++++ 提示文 ++++
明治日本の産業革命遺産、ユネスコに報告書 「誠実に対応」姿勢維持
長崎県の端島炭坑(軍艦島)などからなる世界文化遺産「明治日本の産業革命遺産」について、政府は11月30日に報告書をユネスコ(国連教育科学文化機関)に提出した。林芳正外相が2日の閣議後会見で明らかにした。世界遺産委員会が昨年、朝鮮半島などから連行され労働を強いられた人々についての日本の説明が不十分だとして「強い遺憾を示す」とする決議を採択したが、日本は今回の報告書でも「誠実に履行している」との姿勢を維持した。
決議は日本政府に対し、今年12月1日までに報告書で今後の対応について説明するよう求めていた。内閣官房の担当者によると、今回の報告書では、徴用は全ての日本国民に適用されたとし、朝鮮半島出身者を日本国民として扱ったとする従来の説明を繰り返したという。報告書はユネスコが近く公開し、来年の世界遺産委で審議される見通し。
++++ 提示資料 ++++
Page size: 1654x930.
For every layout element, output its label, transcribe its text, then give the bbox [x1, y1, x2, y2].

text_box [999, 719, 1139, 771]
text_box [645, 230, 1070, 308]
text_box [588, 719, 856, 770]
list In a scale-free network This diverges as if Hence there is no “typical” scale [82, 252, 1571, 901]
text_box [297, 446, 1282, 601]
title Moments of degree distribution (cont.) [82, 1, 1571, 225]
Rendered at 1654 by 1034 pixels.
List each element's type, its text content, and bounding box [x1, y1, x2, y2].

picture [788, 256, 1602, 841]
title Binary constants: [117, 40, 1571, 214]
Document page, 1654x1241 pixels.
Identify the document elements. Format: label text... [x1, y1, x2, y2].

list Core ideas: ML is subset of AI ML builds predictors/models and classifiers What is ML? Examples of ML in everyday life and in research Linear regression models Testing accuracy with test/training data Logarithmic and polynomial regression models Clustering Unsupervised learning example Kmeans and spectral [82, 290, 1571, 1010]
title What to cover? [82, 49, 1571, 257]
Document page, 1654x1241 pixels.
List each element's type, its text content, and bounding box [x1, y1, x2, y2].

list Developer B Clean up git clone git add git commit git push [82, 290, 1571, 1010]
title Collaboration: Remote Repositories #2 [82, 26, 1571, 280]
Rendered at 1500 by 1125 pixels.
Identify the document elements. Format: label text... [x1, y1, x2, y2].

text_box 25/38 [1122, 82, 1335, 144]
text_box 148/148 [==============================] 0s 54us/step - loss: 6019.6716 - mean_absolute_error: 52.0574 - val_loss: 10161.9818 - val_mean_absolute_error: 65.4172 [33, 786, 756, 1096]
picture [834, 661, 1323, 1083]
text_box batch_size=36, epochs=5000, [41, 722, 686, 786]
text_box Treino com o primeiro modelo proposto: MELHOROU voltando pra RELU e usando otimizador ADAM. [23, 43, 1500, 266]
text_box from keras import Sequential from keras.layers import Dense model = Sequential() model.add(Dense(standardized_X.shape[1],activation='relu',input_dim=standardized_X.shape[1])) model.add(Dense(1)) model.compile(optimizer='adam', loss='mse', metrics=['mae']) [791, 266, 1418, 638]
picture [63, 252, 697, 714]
++++
● 課題の内容
明治日本の産業革命遺産の報告書を伝える記事を、最後の文の後から書き続けなさい。 記録は参照しなくてよい。

● 解答
産業革命遺産は2015年に世界文化遺産に登録された。韓国政府は一部の資産で朝鮮半島出身者が「強制労働」をさせられたと主張し、登録が難航した。登録が決まった世界遺産委で、日本側は「犠牲者を記憶にとどめるために適切な措置を説明戦略に盛り込む」と表明。20年に「産業遺産情報センター」を東京都内に開設したが、朝鮮半島出身の徴用工への差別は「聞いたことがない」とする証言を展示し、韓国側が抗議した経緯がある。
世界文化遺産登録を目指して日本が今年2月に推薦した佐渡金山遺跡(新潟県)をめぐっても、韓国側は「日本政府が韓国人強制労働の歴史に背を向けたまま、世界遺産登録を推薦した」と抗議。産業革命遺産にも言及し、日本の説明が不十分だとして「日本が自ら約束した後続措置を忠実に履行するよう強く求める」としていた。
林外相は報告書について、「(日本が)決議を真摯(しんし)に受け止め、誠実に対応してきていることを明確に示すものとなっている。今後も展示の一層の充実に取り組む方針だ」と話した。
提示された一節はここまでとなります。